Arthritis and Muscle Function

Arthritis and Muscle Function

By Brian O’Neil PT, OCS, CSCS

Most of us have come to know osteoarthritis as a potentially devastating disease of the joints, causing pain, deformity, and disability in one or more joints of the body.  We have either first-hand knowledge or have watched loved ones suffer from their affliction.  What is less commonly known, and certainly less understood, is the relationship between the disease and our muscles.   Earlier research focused on how arthritis in a joint would affect the surrounding muscles; however more recent evidence is emerging on the role our muscles play in the development and progression of the disease.

Osteoarthritis (OA) is the most common form of arthritis, affecting some 27 million people in the US alone.  Fifty percent of people over the age of 65 will have some evidence of OA in at least 1 joint on X-Ray.  Risk factors for OA include age, being overweight, previous injury to a joint, genetics, and muscle weakness.  Early signs of arthritis include pain, swelling, and reduced joint motion.  One of the most common signs of osteoarthritis is stiffness in the morning or after a period of inactivity, which in the early stages usually resolves after a 10-15 minute warm-up period.

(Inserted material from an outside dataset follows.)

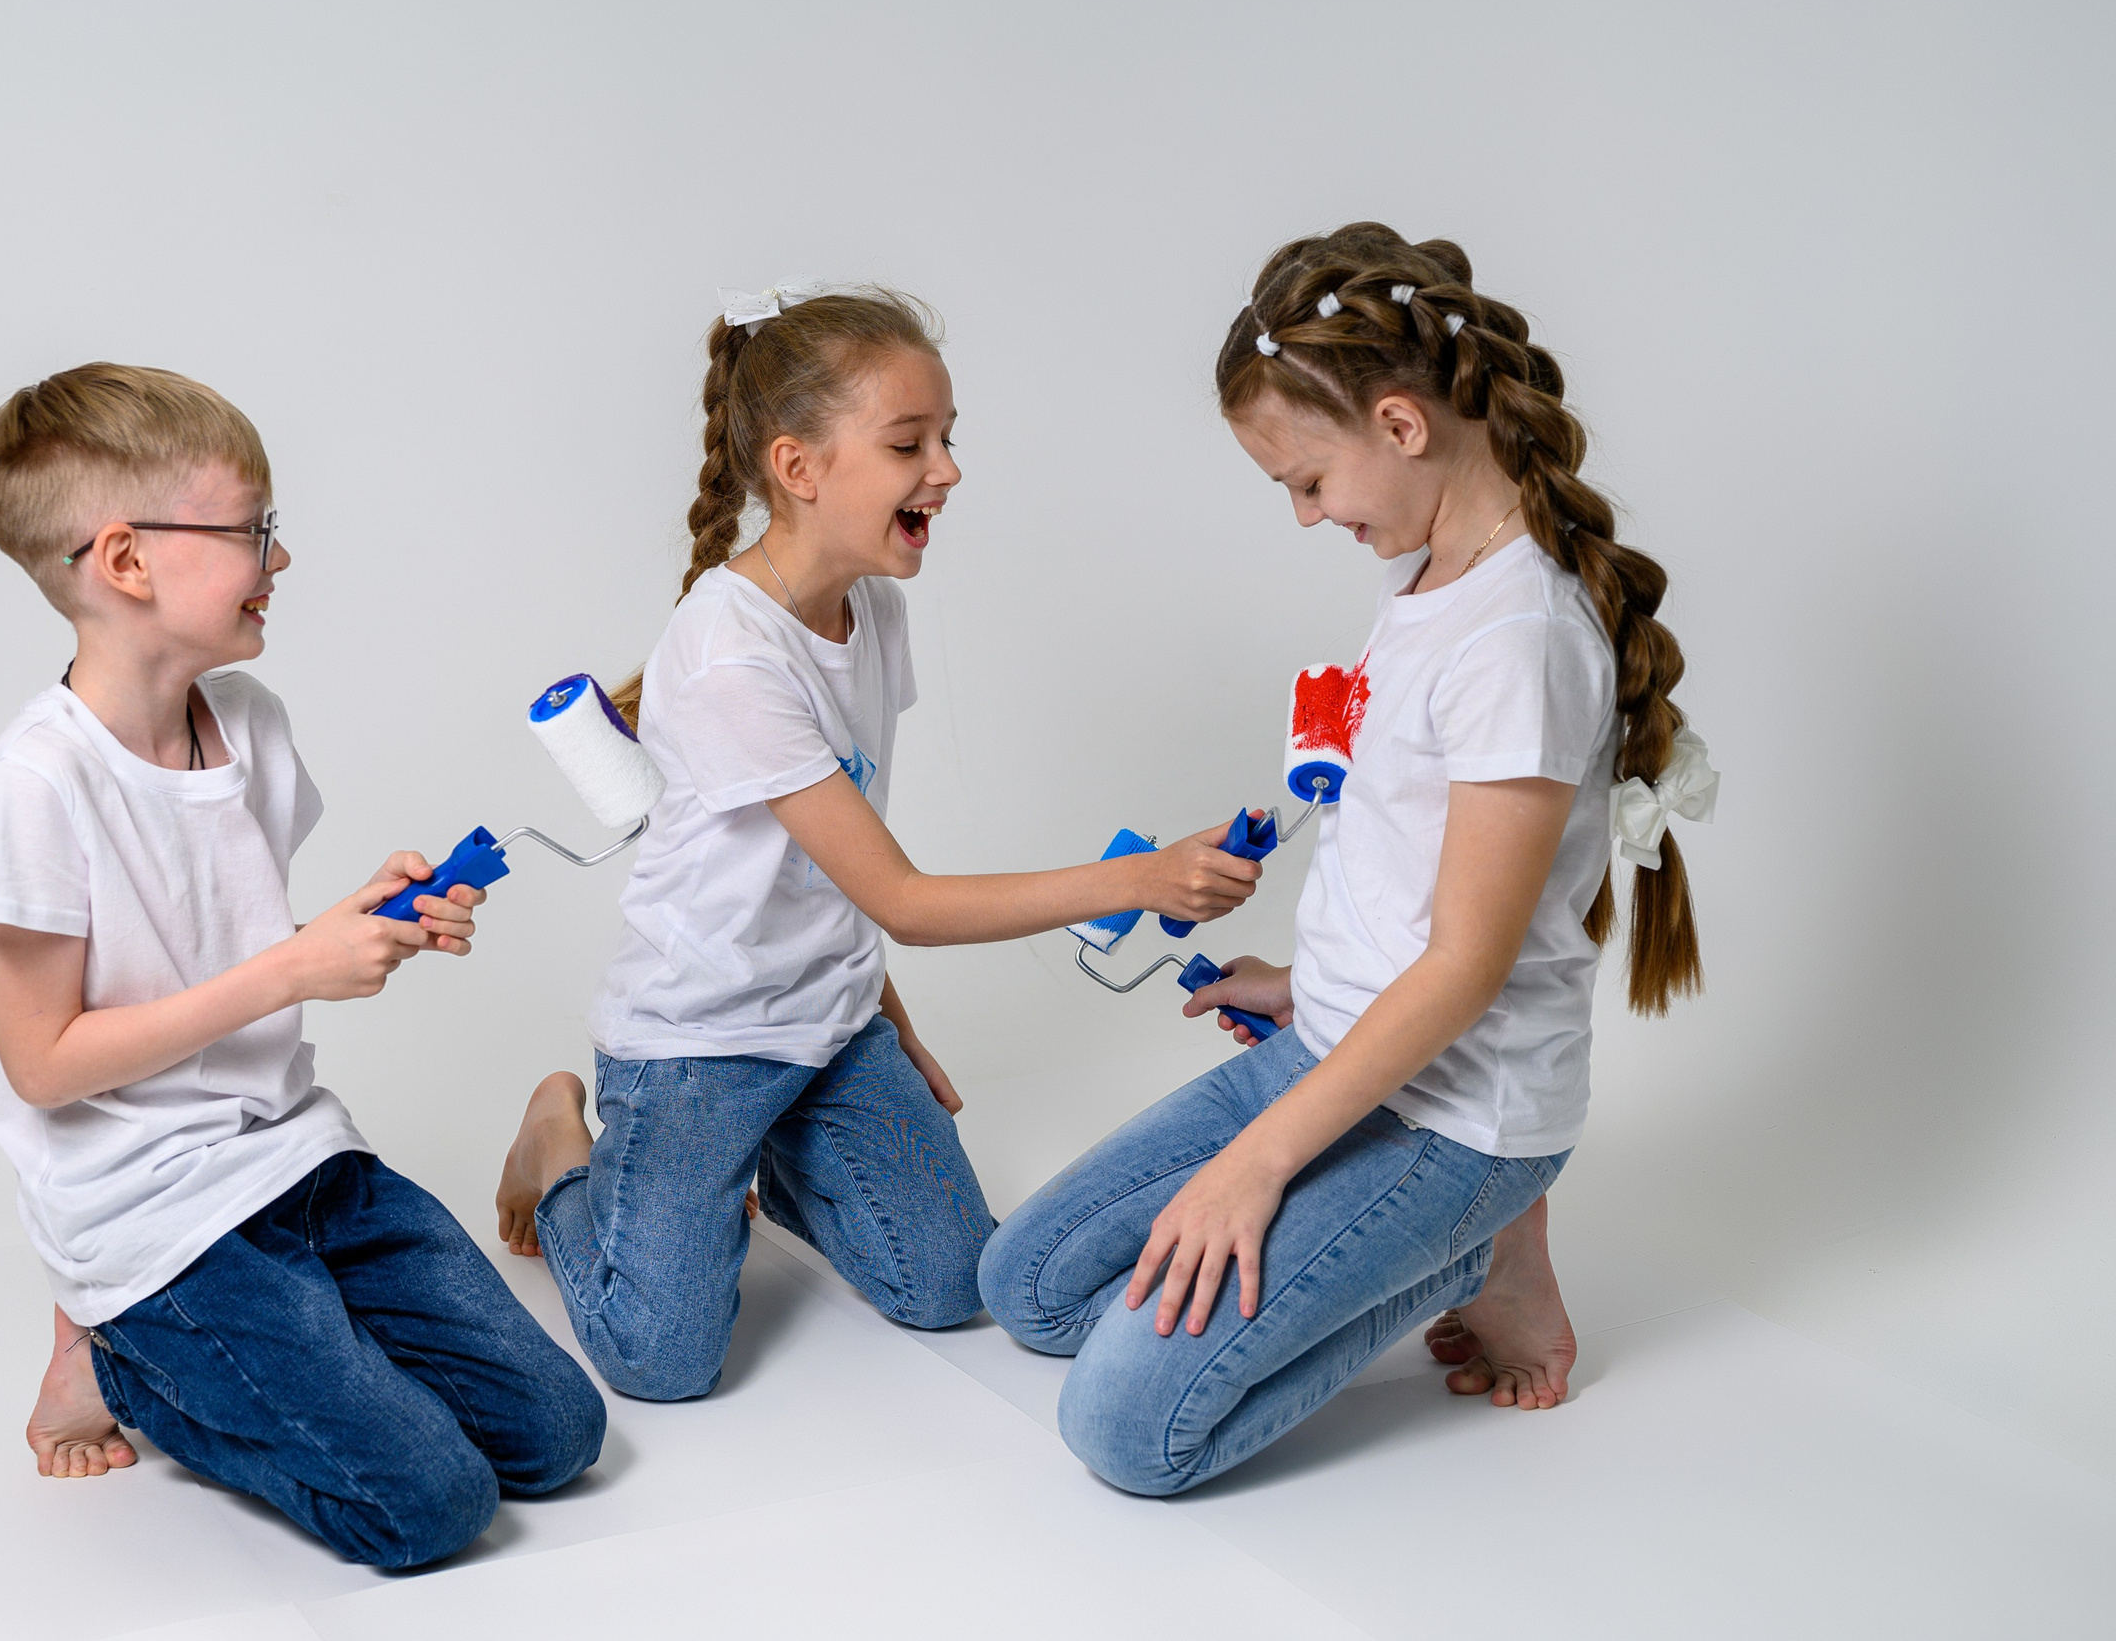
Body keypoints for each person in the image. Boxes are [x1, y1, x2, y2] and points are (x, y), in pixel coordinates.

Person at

Many studies have focused on the relationship between muscle weakness and OA.  Significant weakness in both knee and hip muscles has been found in patients with knee arthritis.  Pain results in lack of use, which in turn leads to muscle atrophy.  It was always believed that the weakness was a result of the arthritis.  More recent evidence indicates that muscle weakness in many cases precedes the onset of OA at a specific joint.  Muscle weakness may lead to, or at least expedite the progression of the disease.  Therefore keeping your muscles strong will assist in delaying the progression.

It has also been well documented that swelling in a joint will inhibit, or shut down the muscles around the joint.  This is a normal protective reflex in which the body is attempting to protect an injured joint.  However, this prevents the muscle from being fully activated during voluntary contraction.  This can lead to muscle atrophy, loss of strength, and difficulty with functional activities.  In the knee, for example, inhibition of the quadriceps muscles will cause difficulty with squatting, stair climbing, and difficulty rising from a chair.  Researchers have also recently found that strength deficits are not strictly isolated to the leg with the arthritis.  The opposite limb will also exhibit muscle weakness, even when no OA yet exists in that limb.

Exercise, including targeted resistance training, global strengthening, and aerobic conditioning, has been shown to reduce pain and improve function in people with both knee and hip OA. Specific exercise can be used to reduce muscle inhibition.  Exercise programs must include the entire lower extremity, and should also include strengthening activities for the uninvolved limb to promote function and prevent or delay onset of OA.  Exercise programs must be considered long-term management of symptoms, with consistency the largest predictor of a positive long-term outcome.  With recent evidence suggesting that muscle weakness precedes the onset of OA, exercise must be considered an important factor not only in the treatment of OA, but also in prevention.